■ **TASK REQUIREMENTS**: Write out the knitting blog text below word for word, beginning at the words "Conclusive proof that" and stopping after the words "it’s all wrong?".

■ **TEXT**:
........
Workin’ the Big Boys

Big on knitting!

This Cornish knitter is my hero! See article at


Working those One-der Skeins

OK, with this recent donation of great yarn skeins, I suppose I have to officially admit to now having a stash. As I’m finishing two charity blankets, an intarsia blanket and ball baby gift, and ramping up to tackle the EZ’s Baby Surprise Jacket, I have been weaving in ways to stash-bust these great single skeins using Judith durant’s 101 Designer One-Skein Wonders. As I paged through the book, several projects caught my eye. The Elegant and Easy Tie on page 104 featured a ball of Rowan Tapestry (#175-70% wool 30% soysilk) that is very handsome: bluey-grey and subtly gradated. It looked familiar. Could it be? I rushed to my new stash and, yes, not only do I have the yarn brand but it is the exact colorway. Yay! Cast on and was half done an hour later. Whoa, quick! I may do several of these ties for me and for gifts. Gotta bust this burgeoning stash!I’ll vary the design to try out some new cables, stitches, etc. and be able to display my handiwork. Also, maybe this is the good project to work on my quest for teaching myself Continental. I know what to do but it just feels so damn awkward! I have to persevere to gain speed but it is very frustrating . . . I’ll conquer this as I am tired of being such a slow knitter. Process is pleasing but progress is potent!  

Great YouTube Knit Vids

The Untalkative Bunny Goes to Knitting Class!

Conclusive proof that a desperate knitter will knit with anything on hand. How to Knit with Ramen!

Froggy Froggy Night

Shades of Don McLean (Starry starry night . . . song about Vincent van Gogh)! Last night I was crankin’ away on Miriam Felton’s Seraphim Shawl (30 rows in) when I stopped, took a long look at what I’d done, and frogged the whole thing. Contrary to what you might think, it felt great. Being a process knitter, and embracing that in me, I found a while back that it is liberating to just admit when things aren’t what i want and bail—frog— if unable to make a substantive correction. I really recommend this mindset for everyone. Even if you really want that product soon, why go further in if it’s all wrong?
........
■ **DATASET CONTENT**:
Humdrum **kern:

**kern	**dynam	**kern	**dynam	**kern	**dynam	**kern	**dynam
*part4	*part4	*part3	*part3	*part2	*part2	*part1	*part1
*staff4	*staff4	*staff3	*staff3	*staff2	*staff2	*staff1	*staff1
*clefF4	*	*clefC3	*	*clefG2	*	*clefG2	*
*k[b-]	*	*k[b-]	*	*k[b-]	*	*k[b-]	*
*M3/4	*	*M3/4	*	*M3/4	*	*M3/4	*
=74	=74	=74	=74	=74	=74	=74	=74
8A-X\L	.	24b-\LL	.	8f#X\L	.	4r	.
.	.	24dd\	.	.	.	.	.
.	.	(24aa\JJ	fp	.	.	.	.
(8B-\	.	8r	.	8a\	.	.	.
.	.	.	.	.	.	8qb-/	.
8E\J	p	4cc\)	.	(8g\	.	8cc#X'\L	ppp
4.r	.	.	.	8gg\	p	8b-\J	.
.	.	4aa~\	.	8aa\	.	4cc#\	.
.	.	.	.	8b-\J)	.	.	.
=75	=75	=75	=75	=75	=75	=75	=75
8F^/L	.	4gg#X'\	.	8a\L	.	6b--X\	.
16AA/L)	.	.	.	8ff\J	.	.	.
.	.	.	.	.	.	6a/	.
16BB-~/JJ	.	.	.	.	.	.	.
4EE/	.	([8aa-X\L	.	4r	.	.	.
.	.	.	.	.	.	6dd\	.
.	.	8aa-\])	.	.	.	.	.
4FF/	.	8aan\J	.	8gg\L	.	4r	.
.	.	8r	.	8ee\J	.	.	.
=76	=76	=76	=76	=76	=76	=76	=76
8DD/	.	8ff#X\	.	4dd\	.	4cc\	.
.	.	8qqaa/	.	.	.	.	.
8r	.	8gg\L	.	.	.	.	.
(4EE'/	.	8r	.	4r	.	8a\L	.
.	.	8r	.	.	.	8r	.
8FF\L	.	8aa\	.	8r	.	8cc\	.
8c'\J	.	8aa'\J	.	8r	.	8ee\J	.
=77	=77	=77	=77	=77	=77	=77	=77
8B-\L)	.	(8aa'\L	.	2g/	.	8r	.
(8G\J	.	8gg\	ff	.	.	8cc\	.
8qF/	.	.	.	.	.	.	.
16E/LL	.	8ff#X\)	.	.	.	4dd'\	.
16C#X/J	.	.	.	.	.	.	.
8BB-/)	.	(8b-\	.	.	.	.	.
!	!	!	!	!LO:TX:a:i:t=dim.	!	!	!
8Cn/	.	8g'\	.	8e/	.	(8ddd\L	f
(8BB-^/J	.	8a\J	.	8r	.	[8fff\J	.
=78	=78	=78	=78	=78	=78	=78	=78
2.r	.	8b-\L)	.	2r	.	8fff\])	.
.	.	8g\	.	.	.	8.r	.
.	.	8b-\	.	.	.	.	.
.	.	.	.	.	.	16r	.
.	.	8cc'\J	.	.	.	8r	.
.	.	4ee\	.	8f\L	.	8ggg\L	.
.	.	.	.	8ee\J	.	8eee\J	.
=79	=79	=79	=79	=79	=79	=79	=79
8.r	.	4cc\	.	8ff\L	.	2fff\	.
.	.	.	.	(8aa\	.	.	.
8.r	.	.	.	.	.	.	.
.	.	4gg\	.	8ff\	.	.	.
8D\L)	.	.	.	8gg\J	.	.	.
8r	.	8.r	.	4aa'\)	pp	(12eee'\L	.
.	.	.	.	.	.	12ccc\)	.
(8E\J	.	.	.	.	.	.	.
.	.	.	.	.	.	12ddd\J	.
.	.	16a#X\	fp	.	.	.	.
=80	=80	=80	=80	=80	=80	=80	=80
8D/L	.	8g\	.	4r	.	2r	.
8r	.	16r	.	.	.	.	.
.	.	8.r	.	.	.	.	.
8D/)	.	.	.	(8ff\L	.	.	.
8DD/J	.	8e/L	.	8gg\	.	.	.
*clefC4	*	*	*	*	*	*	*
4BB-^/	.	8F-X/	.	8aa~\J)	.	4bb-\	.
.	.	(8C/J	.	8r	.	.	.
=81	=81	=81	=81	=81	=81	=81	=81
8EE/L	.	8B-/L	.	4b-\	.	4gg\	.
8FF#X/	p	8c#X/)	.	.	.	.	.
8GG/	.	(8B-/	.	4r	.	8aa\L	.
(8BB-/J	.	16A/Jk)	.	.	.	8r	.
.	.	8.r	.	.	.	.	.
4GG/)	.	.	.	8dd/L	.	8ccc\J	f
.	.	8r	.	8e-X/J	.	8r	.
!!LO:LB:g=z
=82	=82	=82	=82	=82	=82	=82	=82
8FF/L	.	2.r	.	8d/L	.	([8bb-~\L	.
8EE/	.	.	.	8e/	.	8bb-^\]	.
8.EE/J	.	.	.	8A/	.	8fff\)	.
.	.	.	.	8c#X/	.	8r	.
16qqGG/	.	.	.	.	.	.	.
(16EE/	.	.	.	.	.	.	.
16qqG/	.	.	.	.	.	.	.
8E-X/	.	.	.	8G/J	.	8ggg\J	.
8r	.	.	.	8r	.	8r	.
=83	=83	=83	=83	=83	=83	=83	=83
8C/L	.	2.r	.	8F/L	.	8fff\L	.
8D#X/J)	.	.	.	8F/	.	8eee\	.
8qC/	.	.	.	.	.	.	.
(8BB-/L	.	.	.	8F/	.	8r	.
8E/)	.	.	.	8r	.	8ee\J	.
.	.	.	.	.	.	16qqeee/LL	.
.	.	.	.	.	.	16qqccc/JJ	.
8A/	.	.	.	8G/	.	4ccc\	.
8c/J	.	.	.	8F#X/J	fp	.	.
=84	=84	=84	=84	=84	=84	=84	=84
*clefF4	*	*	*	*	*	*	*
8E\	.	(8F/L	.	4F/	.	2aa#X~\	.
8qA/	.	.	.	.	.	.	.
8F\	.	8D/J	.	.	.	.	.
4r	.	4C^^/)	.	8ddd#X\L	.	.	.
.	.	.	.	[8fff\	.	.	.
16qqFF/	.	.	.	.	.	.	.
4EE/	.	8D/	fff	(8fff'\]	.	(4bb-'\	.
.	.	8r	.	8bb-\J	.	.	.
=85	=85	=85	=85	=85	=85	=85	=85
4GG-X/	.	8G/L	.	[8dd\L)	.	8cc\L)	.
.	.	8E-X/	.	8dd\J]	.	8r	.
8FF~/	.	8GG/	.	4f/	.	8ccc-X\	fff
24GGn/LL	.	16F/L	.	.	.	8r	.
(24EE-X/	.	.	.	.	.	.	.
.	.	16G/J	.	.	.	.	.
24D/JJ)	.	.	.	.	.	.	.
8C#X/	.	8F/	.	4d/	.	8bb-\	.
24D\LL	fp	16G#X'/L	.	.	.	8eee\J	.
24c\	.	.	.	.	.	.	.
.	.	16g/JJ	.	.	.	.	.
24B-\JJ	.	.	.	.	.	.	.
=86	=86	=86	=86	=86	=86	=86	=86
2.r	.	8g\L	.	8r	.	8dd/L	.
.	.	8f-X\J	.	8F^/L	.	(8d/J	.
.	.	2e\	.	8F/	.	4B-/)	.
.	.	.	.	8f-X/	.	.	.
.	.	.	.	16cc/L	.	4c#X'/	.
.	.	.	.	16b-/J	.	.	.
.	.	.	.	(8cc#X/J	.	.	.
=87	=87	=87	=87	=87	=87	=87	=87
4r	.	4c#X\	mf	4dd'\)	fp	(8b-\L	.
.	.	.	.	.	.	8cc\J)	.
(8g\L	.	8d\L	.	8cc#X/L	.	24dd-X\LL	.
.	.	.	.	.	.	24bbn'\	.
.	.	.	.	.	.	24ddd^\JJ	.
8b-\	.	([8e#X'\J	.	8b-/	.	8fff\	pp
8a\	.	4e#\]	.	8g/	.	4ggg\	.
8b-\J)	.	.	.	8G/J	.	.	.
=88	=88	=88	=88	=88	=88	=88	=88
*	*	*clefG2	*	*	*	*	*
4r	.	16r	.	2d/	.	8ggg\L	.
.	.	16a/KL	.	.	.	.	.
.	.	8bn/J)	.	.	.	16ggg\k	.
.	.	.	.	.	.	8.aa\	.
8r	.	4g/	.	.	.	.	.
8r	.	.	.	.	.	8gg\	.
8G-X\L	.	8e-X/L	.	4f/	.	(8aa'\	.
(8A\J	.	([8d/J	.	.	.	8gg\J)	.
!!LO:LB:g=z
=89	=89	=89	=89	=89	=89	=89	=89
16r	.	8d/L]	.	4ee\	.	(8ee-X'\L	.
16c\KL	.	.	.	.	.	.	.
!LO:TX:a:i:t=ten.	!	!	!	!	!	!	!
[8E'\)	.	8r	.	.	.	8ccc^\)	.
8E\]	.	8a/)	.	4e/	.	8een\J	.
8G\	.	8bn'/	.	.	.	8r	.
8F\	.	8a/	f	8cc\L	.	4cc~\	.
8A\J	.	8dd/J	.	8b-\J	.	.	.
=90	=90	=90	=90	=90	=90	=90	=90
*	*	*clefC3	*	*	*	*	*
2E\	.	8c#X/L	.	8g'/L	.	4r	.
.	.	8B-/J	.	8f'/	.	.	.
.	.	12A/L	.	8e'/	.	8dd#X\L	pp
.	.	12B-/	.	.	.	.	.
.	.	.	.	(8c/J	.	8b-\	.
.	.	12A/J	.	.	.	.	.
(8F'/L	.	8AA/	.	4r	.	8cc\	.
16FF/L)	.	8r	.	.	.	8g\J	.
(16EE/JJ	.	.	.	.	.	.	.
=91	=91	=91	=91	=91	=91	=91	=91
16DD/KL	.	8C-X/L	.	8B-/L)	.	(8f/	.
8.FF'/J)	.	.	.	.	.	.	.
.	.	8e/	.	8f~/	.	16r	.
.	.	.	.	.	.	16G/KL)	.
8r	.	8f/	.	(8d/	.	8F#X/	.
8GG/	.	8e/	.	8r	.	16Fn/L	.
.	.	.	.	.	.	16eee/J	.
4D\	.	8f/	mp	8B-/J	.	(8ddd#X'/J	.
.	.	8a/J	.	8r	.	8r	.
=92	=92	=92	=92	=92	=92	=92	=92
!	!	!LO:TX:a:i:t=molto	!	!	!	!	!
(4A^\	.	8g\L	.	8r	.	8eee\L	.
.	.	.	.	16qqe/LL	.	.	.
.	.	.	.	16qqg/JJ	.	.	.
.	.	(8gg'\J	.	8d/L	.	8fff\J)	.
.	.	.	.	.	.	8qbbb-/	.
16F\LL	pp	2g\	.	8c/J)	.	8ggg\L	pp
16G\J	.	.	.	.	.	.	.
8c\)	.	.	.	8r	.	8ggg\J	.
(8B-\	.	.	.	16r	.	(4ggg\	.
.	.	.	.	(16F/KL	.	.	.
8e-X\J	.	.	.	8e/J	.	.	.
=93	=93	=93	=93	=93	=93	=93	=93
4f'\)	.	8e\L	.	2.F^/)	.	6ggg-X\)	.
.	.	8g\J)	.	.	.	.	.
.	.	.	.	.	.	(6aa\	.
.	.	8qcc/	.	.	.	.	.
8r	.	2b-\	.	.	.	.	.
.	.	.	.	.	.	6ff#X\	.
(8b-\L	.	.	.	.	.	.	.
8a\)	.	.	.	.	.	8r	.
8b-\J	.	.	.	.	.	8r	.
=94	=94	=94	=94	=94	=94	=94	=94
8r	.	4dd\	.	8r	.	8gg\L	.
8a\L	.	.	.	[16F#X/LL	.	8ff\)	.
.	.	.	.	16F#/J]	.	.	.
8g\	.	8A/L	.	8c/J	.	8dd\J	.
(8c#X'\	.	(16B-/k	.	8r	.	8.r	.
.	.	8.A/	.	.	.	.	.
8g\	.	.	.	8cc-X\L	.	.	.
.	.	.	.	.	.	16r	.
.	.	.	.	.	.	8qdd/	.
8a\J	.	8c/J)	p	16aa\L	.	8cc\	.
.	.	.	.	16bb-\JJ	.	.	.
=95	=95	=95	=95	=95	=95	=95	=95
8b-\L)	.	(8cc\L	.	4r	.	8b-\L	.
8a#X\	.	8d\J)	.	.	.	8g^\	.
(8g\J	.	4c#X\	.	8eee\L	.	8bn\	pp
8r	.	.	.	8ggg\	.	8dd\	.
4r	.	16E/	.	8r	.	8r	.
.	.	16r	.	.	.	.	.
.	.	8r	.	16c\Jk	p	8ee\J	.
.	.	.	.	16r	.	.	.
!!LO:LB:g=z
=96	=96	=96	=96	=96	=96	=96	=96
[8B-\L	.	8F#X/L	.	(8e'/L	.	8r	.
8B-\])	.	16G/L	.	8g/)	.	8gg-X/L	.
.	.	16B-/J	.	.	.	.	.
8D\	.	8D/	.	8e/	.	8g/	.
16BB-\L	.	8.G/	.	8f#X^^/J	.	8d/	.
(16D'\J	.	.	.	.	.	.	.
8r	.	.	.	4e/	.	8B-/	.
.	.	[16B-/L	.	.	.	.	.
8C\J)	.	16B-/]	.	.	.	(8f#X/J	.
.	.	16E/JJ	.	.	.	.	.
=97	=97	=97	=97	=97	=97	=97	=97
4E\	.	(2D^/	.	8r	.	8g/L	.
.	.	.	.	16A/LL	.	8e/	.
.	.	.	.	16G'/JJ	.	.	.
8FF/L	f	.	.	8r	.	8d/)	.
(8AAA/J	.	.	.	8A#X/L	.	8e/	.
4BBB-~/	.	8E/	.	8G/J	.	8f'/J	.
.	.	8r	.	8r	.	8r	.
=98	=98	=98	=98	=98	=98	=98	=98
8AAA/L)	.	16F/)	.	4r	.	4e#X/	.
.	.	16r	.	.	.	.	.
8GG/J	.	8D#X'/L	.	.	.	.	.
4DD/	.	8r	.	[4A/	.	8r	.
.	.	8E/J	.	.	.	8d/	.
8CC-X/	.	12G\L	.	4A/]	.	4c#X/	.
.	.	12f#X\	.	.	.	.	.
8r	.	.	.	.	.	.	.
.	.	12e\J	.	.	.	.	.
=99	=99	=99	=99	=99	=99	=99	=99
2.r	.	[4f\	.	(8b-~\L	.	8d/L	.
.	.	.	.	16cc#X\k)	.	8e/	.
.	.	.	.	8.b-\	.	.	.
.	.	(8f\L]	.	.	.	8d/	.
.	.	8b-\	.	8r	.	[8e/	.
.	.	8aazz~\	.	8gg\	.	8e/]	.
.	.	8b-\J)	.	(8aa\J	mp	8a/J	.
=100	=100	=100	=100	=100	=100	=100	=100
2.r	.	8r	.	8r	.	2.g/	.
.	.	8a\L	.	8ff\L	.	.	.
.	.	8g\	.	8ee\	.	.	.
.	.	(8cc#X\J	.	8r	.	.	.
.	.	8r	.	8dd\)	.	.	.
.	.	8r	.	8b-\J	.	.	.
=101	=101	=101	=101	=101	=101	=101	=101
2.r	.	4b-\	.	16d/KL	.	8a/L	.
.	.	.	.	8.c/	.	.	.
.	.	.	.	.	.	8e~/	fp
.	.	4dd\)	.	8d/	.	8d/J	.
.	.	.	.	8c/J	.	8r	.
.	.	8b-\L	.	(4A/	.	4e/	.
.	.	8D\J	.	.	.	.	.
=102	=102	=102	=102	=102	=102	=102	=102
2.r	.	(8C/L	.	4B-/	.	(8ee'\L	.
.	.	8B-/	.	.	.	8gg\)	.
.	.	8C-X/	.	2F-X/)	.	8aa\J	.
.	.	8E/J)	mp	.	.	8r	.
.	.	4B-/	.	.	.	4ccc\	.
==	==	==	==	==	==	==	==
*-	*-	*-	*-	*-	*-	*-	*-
........
■ **FULL ANSWER**:
Conclusive proof that a desperate knitter will knit with anything on hand. How to Knit with Ramen!

Froggy Froggy Night

Shades of Don McLean (Starry starry night . . . song about Vincent van Gogh)! Last night I was crankin’ away on Miriam Felton’s Seraphim Shawl (30 rows in) when I stopped, took a long look at what I’d done, and frogged the whole thing. Contrary to what you might think, it felt great. Being a process knitter, and embracing that in me, I found a while back that it is liberating to just admit when things aren’t what i want and bail—frog— if unable to make a substantive correction. I really recommend this mindset for everyone. Even if you really want that product soon, why go further in if it’s all wrong?